«- É preciso fazer uma Encomendação das Almas. (...)
- Eu acho, Zé da Pinta, que tu te preocupas com as outras pessoas. Não há ninguém como tu.
Possivelmente, Zé da Pinta não o ouviu. Pelo menos, não parece tê-lo ouvido.
- Eu ainda não sei fazer isso sozinho. Podia acontecer qualquer coisa má, como aconteceu com o senhor António Maravilhas. D. Gonçalo, venha comigo fazer a Encomendação das Almas.
Não existe uma razão lógica e transparente que possa explicar a aceitação que Gonçalo Nuno deu ao pedido de Zé da Pinta. Isto deve ser entendido no sentido mais concreto e restrito da expressão: não há, não havia uma razão. (...)
Ao mesmo tempo que urinava nas calças sem se preocupar com as fraldas da incontinência, urinava também, com regalo acrescido, na Aldeia Global. (...)
Na última noite de Janeiro, uma noite em que havia bruma cerrada, a que o luar emprestava uma luminosidade branca, Gonçalo Nuno e Zé da Pinta, cinco minutos antes de soarem as doze badaladas na torre da igreja de Poiais da Santa Cruz, entraram no cemitério da aldeia, cujo portão não oferecia sérias resistências às mãos hábeis do rapaz.
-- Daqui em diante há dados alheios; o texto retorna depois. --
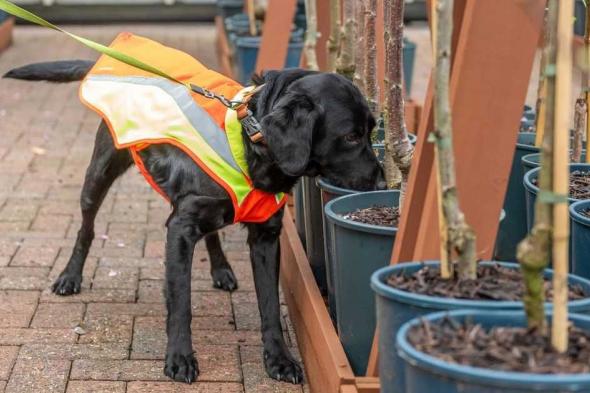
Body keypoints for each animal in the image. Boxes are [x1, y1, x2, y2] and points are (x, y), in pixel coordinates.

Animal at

Caminharam até ao centro do cemitério e aí se detiveram, envolvidos em rolos de bruma luminosa. Então, Gonçalo Nuno levantou a mão direita segurando a campainha que trouxera e disse três vezes em voz alta, enquanto badalava:
- Almas, acompanhai-me. (...)
Atrás deste, em procissão, vinham as almas dos defuntos. (...)
A procissão em que só dois participantes eram visíveis percorreu as ruas da aldeia com esses dois vivos a recitar alternadamente um Pai-Nosso e uma Avé-Maria.
Se fosse antigamente, abrir-se-iam as portas das casas e os habitantes juntar-se-iam ao cortejo, rezando, a encomendar as almas dos defuntos. Porém, como isto se passou numa época esclarecida, ninguém o fez porque havia impedimentos de peso. Na cidade abrira um novo shopping e os visitantes, nessa primeira noite, habilitavam-se a um grandioso sorteio cheio de valiosos prémios; uma estação de TV transmitia um desafio de futebol na Austrália, absolutamente crucial para o Campeonato mundial de sub-vinte; outra estação apresentava um programa em que os intervenientes contavam as suas desgraças em directo; outra, ainda, passava um softcore definitivo e a não perder.
Por tudo isso, a procissão não teve mais que aqueles dois participantes vivos. (...)»
Excerto de A Encomendação das Almas de João Aguiar.
Capa da 8ª edição do livro A Encomendação das Almas, lançado pelas Edições ASA. |
A Encomendação das Almas é um livro fundamental para a compreensão do confronto entre dois mundos, completamente, antagónicos. Ao longo das suas páginas, penetrámos num mundo tradicional que definha às mãos de uma frívola modernidade, imposta pelos novos paradigmas da sociedade moderna.
Escrito pelo recentemente falecido João Aguiar, autor de inúmeros trabalhos, entre os quais A Voz dos Deuses, A Hora de Sertório, Inês de Portugal, Navegador Solitário ou O Jardim das Delícias, foi por intermédio do nosso estimado amigo Flávio Gonçalves que, há cerca de um ano atrás, tomámos conhecimento desta obra, crítica e caricatural da nossa época, sendo por isso bastante natural a identificação do leitor com determinados episódios, alegóricos a acontecimentos dispersos e por todos, infelizmente, vividos ou presenciados, um pouco por todo o nosso Portugal.
Fazendo uma apologia do desprendimento material numa época do consumismo e materialismo primário, A Encomendação das Almas convida-nos ainda a conhecer a história de uma amizade, aparentemente impossível mas verdadeira, entre dois estranhos, resultante da relação entre um discípulo improvável que faz despertar um mestre num homem em fim de vida.
Para todos os que ainda não leram, aqui fica desde já a nossa nota de recomendação para esta obra, sintetizadora de uma comovente revolta prática contra o mundo moderno.
O João Aguiar, embora não seja um escritor extraordinário daqueles que deixa um leitor desconcertado, tem obras muito interessantes e altamente recomendáveis. Para além dos casos que referiste, dos quais destaco «A Voz dos Deuses» e o «Inês de Portugal», recomendo ainda o «Uma Deusa na Bruma» e a série de aventuras «O Bando dos Quatro». Este último é uma série juvenil que acompanhei assiduamente desde o primeiro número, quando ainda era miúdo, sem fazer ideia que uma das personagens (o enciclopédico tio João) era na realidade uma projecção do próprio João Aguiar.